───── Input data ─────
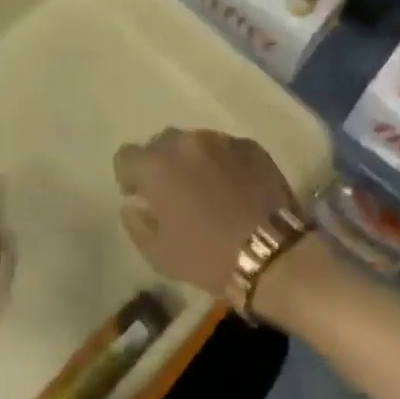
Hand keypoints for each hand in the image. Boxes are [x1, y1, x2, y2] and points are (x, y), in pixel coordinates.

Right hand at [114, 129, 300, 298]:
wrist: (273, 254)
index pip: (127, 156)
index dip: (129, 176)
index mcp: (157, 167)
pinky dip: (222, 162)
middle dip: (161, 163)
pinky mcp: (251, 145)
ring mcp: (222, 141)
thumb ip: (137, 223)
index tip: (140, 195)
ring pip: (195, 142)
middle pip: (162, 143)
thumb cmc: (208, 257)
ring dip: (193, 160)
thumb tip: (134, 205)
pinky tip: (233, 187)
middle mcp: (187, 143)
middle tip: (173, 192)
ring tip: (207, 188)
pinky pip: (225, 148)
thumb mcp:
─────
*What is expected*.
When a line in the material contains the string "middle", copy that line.

*Solution to the problem*.
middle dip: (161, 163)
middle pip: (162, 143)
middle mcp: (187, 143)
middle tip: (173, 192)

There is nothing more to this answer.